■ **What the exercise asks**: For every line in the entries that contains "Kärlā", show the whole line.

Saved entries
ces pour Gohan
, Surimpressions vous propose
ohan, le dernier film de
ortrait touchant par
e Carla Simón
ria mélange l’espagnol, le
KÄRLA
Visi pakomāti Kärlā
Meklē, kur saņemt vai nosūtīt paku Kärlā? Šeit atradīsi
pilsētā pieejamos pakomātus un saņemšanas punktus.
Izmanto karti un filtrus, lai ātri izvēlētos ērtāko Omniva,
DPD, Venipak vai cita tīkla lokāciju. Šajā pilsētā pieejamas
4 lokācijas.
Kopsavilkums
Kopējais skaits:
* * *
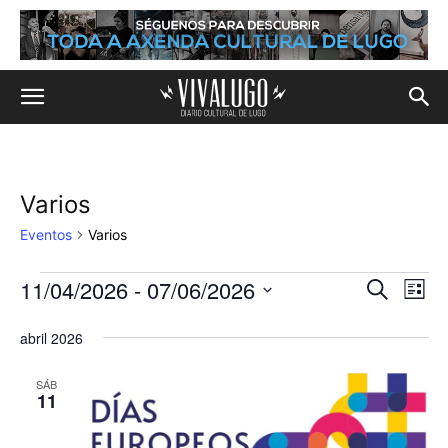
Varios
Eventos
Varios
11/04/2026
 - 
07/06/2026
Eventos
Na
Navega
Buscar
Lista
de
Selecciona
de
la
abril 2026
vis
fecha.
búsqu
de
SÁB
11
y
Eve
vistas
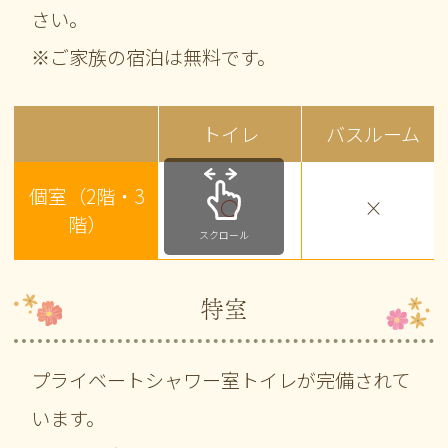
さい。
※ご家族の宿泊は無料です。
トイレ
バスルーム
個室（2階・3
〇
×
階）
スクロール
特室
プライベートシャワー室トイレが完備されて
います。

■ **Answer for this exercise**:
Visi pakomāti Kärlā
Meklē, kur saņemt vai nosūtīt paku Kärlā? Šeit atradīsi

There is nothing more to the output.